On March 4, our class met with St. Luke's Executive Director Brian Diller, who gave us an overview of the center's programs. He told us that the preschool is particularly important in this neighborhood: the zip code where St. Luke's is located -- 37209 -- has a 40 percent high school drop-out rate, and the two lowest-performing high schools in the state are located in that area. The extra attention and quality education that the children at St. Luke's receive before they ever even enter the public school systems helps to increase their chances of success once they get there.

A St. Luke's staff member gives our class a tour of the preschool.

Brian told us that 46 percent of the children in the preschool come from "very diverse backgrounds," by which I assume he meant either immigrant or recent immigrant families. He listed Vietnamese, Mexican, Latin American, and Eastern European (Croatian) as some of the ethnic backgrounds of the students at the preschool. Vietnamese are a particularly large population at St. Luke's; West Nashville is an center of Vietnamese refugee resettlement. The Vietnamese population is so large in this area that the library at St. Luke's preschool provides books in Vietnamese in addition to English and Spanish.

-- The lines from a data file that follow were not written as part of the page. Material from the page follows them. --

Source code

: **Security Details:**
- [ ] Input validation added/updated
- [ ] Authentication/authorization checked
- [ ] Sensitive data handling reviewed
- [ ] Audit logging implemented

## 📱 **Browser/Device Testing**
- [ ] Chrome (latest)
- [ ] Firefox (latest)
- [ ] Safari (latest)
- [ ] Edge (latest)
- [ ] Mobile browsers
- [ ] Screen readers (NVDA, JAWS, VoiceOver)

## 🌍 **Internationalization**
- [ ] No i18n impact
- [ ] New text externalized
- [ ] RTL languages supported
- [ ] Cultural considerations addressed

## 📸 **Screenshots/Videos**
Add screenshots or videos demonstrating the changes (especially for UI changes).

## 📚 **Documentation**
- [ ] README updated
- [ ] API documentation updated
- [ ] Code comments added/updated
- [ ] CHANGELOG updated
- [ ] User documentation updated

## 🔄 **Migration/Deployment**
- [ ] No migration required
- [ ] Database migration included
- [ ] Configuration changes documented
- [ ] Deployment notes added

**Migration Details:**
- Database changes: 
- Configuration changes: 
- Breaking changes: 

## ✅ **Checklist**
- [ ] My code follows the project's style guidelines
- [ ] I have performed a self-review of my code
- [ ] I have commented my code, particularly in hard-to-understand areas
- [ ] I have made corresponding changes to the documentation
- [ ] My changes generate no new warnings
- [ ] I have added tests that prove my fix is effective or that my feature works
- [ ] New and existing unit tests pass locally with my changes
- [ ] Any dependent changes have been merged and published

Bumper sticker seen on a car in St. Luke's parking lot
But the majority of our time with Brian was spent talking about the flood in Nashville last May (2010). Still recent history for the people of this neighborhood, which was one of the hardest hit in the flood, the memories were clearly fresh and poignant for Brian, who told story after story about how the community came together in the wake of the flood to provide for the needs of the neighborhood. As I listened to Brian, I was reminded of stories of disaster relief in New York post-9/11, or in New Orleans post-Katrina. The story of the community coming together in the midst of crisis was the same here as it was in those other places. St. Luke's itself was turned into a triage center for six weeks or so after the flood, and a local restaurant donated three meals a day for weeks at no charge to guests at the center. Because St. Luke's was such a well-known name in the community, it was a natural central gathering place for people to come to in the midst of a tragedy. It was a real testimony to the benefits of building long-term, proactive relationships with a community so that the structures needed for crisis response are in place when they are needed.